Background/Case Studies: Beta-thalassemia major is a heritable hemoglobin disorder caused by a homozygous mutation on the beta-globin gene, leading to absent or reduced synthesis of normal hemoglobin, reduced red blood cell (RBC) survival and the need for frequent transfusions. Individuals with beta-thalassemia are thought to exhibit lower glycated hemoglobin (HbA1c) concentration, a common screening method for diabetes. Although it is not recommended to measure HbA1c in beta-thalassemia patients due to its inaccuracy, a 20-year-old splenectomized male with transfusion-dependant beta-thalassemia demonstrated elevated HbA1c levels despite normal random glucose, fasting glucose, and a 2-hour oral glucose tolerance test; this prompts questions about the impact of transfusions on HbA1c levels. This study aimed to assess whether transfusions can cause falsely elevated HbA1c.
Study
Design/Methods: The patient was transfused once every two weeks and had weekly blood collections. Whole blood samples were used for Percoll density separation to isolate biologically young (less dense; represents donor’s RBCs) and old (more dense; represents recipient’s RBCs) RBC subpopulations. Percoll density was estimated using the mean corpuscular hemoglobin concentration of the RBCs. Percoll densities of 1.096 and 1.101 g/mL were used to isolate the top and bottom 15-25% of the young and old RBCs, respectively. HbA1c was measured using Tina-Quant HbA1c assay on Roche Cobas c513 analyzer for unseparated, young, and old RBC populations weekly to track changes from one-day pre-transfusion (n=13) to day 6 (n=11) and day 13 (n=12) post-transfusion. The differences were assessed using Bonferroni’s multiple comparison and Augmented Dickey-Fuller tests.

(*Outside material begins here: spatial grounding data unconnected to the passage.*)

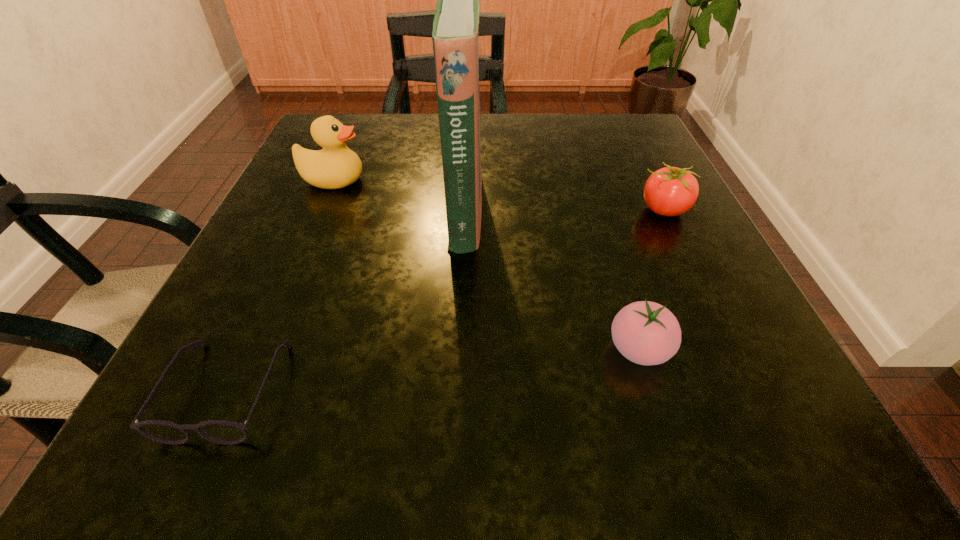
Locate an element on the screen. the third object from right to left is located at coordinates (455, 35).

At what (x,y) coordinates should I click in order to perform the action: click on the tallest object. Please return your answer as a coordinate pair (x, y). The image size is (960, 540). Looking at the image, I should click on (455, 35).

Identify the location of duck. (336, 166).

At what (x,y) coordinates should I click in order to perform the action: click on the rightmost object. Please return your answer as a coordinate pair (x, y). Looking at the image, I should click on (670, 191).

Where is `the farther tomato`? Image resolution: width=960 pixels, height=540 pixels. the farther tomato is located at coordinates (670, 191).

You are a GUI agent. You are given a task and a screenshot of the screen. Output one action in this format:
    pyautogui.click(x=<x>, y=<y>)
    Task: Click on the left tomato
    
    Given the screenshot: What is the action you would take?
    [646, 333]

Locate an element on the screen. the fourth object from left to right is located at coordinates (646, 333).

Find the location of `spectacles`. spectacles is located at coordinates (218, 431).

Locate an element on the screen. Image resolution: width=960 pixels, height=540 pixels. free point located 0.060m on the cover of the tallest object is located at coordinates click(x=516, y=210).

Find the location of a particular element. vacant area located at the beak of the duck is located at coordinates (396, 180).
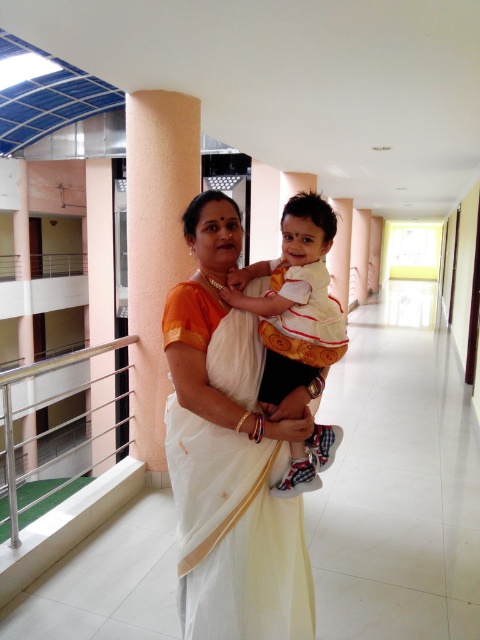
Question: Which point appears closest to the camera in this image?

Choices:
 (A) (244, 369)
 (B) (300, 227)
 (C) (163, 97)
 (D) (67, 368)

Answer: (A)

Question: Is stainless steel balustrade at left above white cotton shirt at center?

Choices:
 (A) yes
 (B) no

Answer: (B)

Question: Which object is closer to the camera taking this photo?

Choices:
 (A) orange textured pillar at center
 (B) white silk saree at center
 (C) white cotton shirt at center
 (D) stainless steel balustrade at left

Answer: (B)

Question: Is white silk saree at center bigger than white cotton shirt at center?

Choices:
 (A) no
 (B) yes

Answer: (B)

Question: Can you confirm if white silk saree at center is positioned above stainless steel balustrade at left?

Choices:
 (A) no
 (B) yes

Answer: (B)

Question: Which object appears closest to the camera in this image?

Choices:
 (A) white silk saree at center
 (B) stainless steel balustrade at left

Answer: (A)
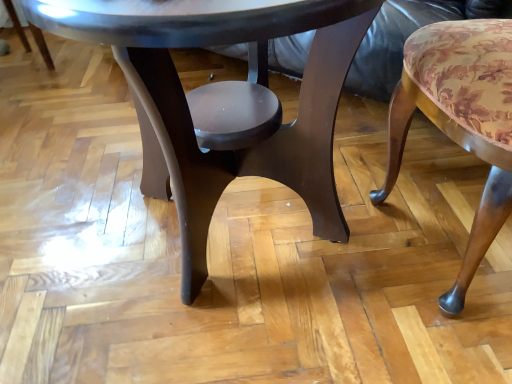
Image resolution: width=512 pixels, height=384 pixels. What are the coordinates of `free space that is in between glossy dark wood coffee table at center and floral fabric cushion at right` in the screenshot? It's located at (369, 238).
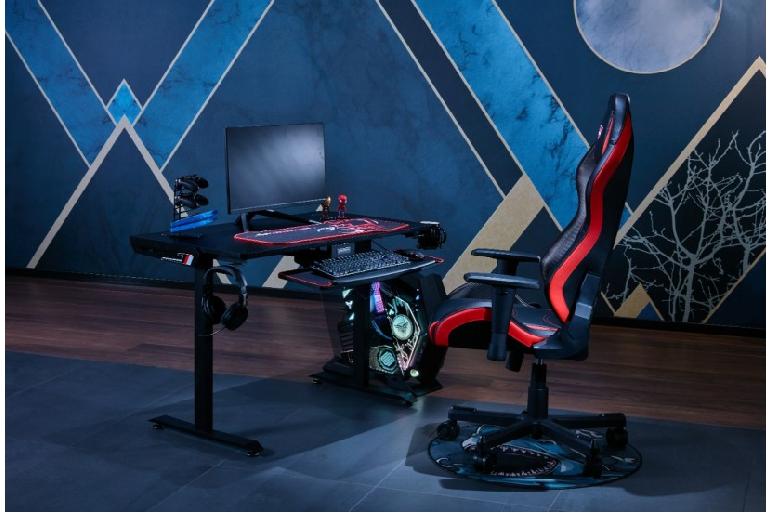
The image size is (768, 512). Identify the location of carpet pad with a design that has big teeth on it. (545, 454).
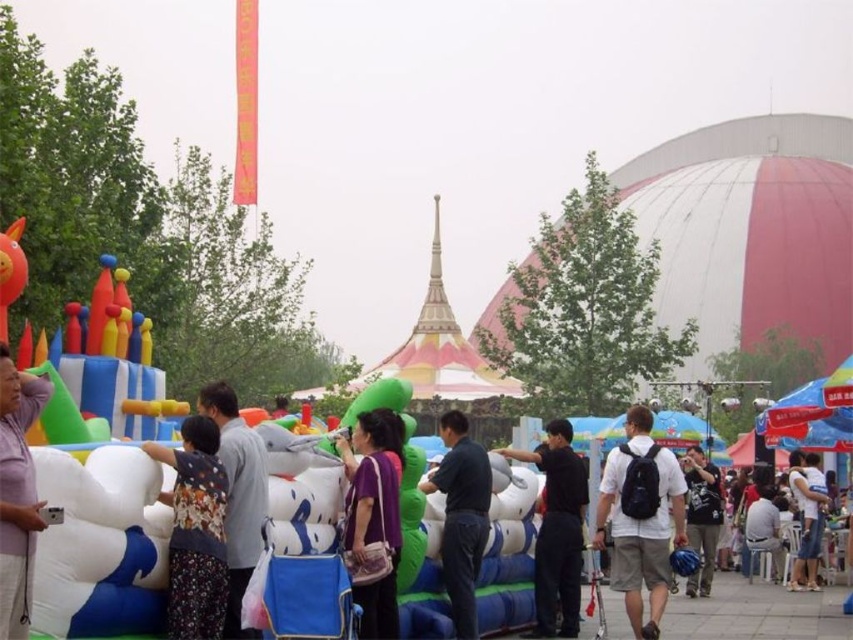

Results/Findings: The HbA1c between the subpopulations and unseparated samples were significantly different (p< 0.001), where old RBCs (the recipient’s RBCs) had the highest HbA1c levels and young RBCs (donor’s RBCs) had the lowest HbA1c levels. HbA1c decreased following transfusions at day 6 post-transfusion with an average decrease of 0.10 ± 0.11% (unseparated RBCs), 0.35 ± 0.34% (young RBCs; p< 0.05) and 0.19 ± 0.20% (old RBCs). From day 6 to day 13 post-transfusion, HbA1c increased by 0.16 ± 0.44% in young RBCs. Conclusions: This case demonstrates transfusion-dependent changes to HbA1c measurements, most notable at day 6 post-transfusion in the youngest RBCs. As these RBCs are thought to be representative of the transfused donor RBCs, this prompts further investigation into factors such as donor age, sex, diabetic status, and storage conditions on the distribution of RBC age in a blood product and their HbA1c levels as they can influence post-transfusion HbA1c levels.